Edited Post to remove the Frigtate Plus API key and RTSP password that was visible in the Docker CLI command.
No one has ANY suggestions (besides buying a CORAL device) on how to get my Frigtate instance up and running??
seg faults are difficult because it is usually something related to the host or the hardware and there is no info about what is going wrong.
From your previous post logs we can see that as soon as the model is initialized there is a seg fault indicating some failure to communicate correctly. Many users use this type of setup on unraid so it seems there is nothing particular about that. You could try a memtest and see if perhaps system memory is failing.
memtest complete. 0 errors.
Next suggestion please?
I have the same error. Need help I have a eufy cam2 pro which only sends a stream when a motion is detected. I suspect this could be a potential cause. Any thoughts?
I'm experiencing the exact same error on TrueNAS Scale w/ GTX 1060
@hvardhan20 and @jdgiddings - I hope you both get a response but, if my past experience holds true, it doesn't look good. CPU detection worked fine. GPU detection worked fine...... until they bundled it all into one container.
Hard to fix issues when you don't have any support from anyone here.
There are many tensorrt users so this seems to be a very isolated problem. Like I said before, seg faults are difficult to debug and without being able to reproduce there really isn't any good way to move towards solving the problem because it is not clear what is causing this other than something on the host.
The logic to compile the models is the same as before just done automatically, that is unlikely to be causing this. It could be due to using newer libraries / tensorrt version but that was done to support the latest Nvidia GPUs and also unrelated to frigate building the models automatically.
here's the output from nvidia-smi on the host. I believe these are all supported versions
NVIDIA-SMI 535.54.03 Driver Version: 535.54.03 CUDA Version: 12.2
I'm experimenting with different models right now to see if any do not cause the error. I will report back
yolov7-320 does not throw the segfault
which model did you use that did?
yolov7x-640 and yolov7x-320 were both throwing the error on my machine
I did some more testing. Any model larger than yolov7-320 throws the same segfault error
I just wanted to add another voice here -- I am able to run yolov7x-320, but if I attempt to run yolov7x-640, I get a segfault (the same as the OP). I'm on a GTX 1650 Super. My setup is a bit odd:
- My system is running TrueNAS SCALE.
- Inside TrueNAS, I have set up a VM (because the Docker implementation of SCALE sucks).
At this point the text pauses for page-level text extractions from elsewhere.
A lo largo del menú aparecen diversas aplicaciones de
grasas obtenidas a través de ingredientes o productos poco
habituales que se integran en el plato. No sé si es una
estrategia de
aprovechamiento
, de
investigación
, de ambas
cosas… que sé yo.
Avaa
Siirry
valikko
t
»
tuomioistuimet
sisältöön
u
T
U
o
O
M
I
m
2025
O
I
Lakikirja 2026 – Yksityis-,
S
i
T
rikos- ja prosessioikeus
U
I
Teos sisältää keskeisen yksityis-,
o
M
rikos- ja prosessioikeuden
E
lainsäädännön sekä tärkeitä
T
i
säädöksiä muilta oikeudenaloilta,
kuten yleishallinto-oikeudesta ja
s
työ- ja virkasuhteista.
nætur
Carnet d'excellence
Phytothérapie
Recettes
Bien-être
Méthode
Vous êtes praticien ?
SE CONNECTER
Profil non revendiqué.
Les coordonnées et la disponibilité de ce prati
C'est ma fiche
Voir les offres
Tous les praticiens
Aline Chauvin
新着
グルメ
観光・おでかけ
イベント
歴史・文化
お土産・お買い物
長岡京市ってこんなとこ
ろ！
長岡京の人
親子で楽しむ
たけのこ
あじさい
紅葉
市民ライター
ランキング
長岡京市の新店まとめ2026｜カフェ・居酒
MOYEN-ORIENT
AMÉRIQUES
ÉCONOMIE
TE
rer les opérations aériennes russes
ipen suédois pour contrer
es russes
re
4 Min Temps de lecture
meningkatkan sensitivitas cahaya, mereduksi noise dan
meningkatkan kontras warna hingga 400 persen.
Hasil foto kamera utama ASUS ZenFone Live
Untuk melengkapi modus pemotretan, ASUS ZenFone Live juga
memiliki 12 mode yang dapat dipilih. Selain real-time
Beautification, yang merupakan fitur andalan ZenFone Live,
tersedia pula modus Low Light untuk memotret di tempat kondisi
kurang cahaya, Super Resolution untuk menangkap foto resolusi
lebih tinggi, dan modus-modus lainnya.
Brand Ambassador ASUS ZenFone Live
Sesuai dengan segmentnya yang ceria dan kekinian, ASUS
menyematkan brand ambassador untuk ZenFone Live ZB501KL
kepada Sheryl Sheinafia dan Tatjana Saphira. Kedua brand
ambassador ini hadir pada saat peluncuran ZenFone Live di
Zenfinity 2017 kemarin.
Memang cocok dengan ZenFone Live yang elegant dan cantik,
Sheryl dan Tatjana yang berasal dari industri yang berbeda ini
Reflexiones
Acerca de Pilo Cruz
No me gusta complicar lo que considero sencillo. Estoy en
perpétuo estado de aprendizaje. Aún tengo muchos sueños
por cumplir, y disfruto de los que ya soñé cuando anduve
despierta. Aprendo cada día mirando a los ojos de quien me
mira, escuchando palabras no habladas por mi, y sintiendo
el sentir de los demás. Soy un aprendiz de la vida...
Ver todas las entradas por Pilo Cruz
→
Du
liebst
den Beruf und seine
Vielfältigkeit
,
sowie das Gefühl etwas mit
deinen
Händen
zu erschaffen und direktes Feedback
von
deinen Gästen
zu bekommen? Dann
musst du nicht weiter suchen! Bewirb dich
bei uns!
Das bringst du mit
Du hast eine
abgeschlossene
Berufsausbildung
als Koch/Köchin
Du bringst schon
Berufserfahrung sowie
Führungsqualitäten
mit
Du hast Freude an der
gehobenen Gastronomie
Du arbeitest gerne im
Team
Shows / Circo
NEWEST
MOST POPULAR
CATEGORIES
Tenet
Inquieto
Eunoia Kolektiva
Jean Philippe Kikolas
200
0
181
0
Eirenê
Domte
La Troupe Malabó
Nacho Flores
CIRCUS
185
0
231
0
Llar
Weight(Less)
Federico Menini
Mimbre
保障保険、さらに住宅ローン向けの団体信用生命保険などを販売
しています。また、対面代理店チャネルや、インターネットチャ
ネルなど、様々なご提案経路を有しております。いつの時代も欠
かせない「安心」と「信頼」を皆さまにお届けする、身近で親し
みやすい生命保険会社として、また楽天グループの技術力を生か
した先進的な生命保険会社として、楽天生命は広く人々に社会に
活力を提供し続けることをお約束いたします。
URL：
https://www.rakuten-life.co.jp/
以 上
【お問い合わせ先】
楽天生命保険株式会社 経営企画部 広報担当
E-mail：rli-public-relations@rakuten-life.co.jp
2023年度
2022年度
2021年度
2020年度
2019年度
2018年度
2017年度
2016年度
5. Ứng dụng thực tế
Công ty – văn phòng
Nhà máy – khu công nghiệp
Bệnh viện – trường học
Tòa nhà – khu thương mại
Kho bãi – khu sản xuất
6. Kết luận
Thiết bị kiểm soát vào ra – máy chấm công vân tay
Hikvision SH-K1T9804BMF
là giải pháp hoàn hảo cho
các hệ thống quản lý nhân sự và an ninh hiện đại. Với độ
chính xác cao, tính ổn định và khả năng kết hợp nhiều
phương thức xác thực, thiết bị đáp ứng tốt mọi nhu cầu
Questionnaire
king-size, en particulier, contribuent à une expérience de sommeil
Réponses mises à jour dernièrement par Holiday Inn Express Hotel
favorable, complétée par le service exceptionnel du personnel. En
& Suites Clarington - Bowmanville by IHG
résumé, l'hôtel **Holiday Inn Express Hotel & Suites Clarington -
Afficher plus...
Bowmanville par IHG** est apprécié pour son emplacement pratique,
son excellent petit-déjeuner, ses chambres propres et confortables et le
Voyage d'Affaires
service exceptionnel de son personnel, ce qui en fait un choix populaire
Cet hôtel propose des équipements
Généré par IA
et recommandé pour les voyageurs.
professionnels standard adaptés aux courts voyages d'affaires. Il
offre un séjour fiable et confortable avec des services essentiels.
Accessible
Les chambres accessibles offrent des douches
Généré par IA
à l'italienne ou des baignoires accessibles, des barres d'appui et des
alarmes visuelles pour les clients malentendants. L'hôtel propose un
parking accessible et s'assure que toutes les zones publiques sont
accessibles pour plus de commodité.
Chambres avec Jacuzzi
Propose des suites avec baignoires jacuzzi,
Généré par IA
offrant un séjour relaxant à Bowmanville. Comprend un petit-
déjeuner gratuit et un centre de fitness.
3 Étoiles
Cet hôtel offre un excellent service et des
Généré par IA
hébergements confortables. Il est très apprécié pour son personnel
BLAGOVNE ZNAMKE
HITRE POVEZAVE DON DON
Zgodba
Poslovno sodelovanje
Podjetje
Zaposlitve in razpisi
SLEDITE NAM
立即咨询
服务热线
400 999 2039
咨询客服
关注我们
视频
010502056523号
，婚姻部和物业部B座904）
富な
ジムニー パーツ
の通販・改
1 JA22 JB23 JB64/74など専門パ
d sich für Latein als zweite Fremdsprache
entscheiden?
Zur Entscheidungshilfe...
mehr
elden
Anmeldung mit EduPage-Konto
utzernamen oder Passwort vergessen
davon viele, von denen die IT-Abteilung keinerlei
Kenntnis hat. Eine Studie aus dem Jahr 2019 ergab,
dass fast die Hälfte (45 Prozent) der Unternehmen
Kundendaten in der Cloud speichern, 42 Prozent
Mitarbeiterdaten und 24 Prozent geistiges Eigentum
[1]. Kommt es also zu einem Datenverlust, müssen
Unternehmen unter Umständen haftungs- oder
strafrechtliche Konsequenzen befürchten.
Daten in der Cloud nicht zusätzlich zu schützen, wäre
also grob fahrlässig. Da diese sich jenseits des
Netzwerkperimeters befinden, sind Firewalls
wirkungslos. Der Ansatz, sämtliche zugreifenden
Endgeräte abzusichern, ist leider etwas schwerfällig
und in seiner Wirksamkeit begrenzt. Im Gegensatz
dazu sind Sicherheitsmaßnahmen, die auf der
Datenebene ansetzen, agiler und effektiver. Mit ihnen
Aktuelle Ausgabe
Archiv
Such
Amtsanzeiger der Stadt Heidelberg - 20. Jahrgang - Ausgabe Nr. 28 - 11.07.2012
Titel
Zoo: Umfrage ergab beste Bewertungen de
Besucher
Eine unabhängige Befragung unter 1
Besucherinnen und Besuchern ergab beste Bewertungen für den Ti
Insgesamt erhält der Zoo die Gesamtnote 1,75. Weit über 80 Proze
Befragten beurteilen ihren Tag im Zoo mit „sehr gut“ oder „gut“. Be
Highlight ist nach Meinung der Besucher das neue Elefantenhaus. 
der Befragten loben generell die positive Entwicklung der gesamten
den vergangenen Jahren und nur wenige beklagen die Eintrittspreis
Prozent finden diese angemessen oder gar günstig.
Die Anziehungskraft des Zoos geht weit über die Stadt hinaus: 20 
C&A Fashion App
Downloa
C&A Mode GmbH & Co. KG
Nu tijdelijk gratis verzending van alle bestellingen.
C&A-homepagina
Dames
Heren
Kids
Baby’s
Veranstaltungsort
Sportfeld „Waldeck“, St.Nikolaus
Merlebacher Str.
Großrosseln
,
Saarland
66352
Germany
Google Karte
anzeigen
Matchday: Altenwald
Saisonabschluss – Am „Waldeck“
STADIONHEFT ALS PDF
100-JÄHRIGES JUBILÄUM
- The VM is running Ubuntu 22.04.
- I'm also running CasaOS (but I don't think that matters, because I loaded Frigate via docker compose CLI).
- My test camera is streaming via RTSP through go2rtc, with WebRTC and MPE working correctly.
Let me know if I can do anything to help debug this.
[edit] I previously said my 1650 is an LHR. This is incorrect. My 3060 is LHR, and I confused the two.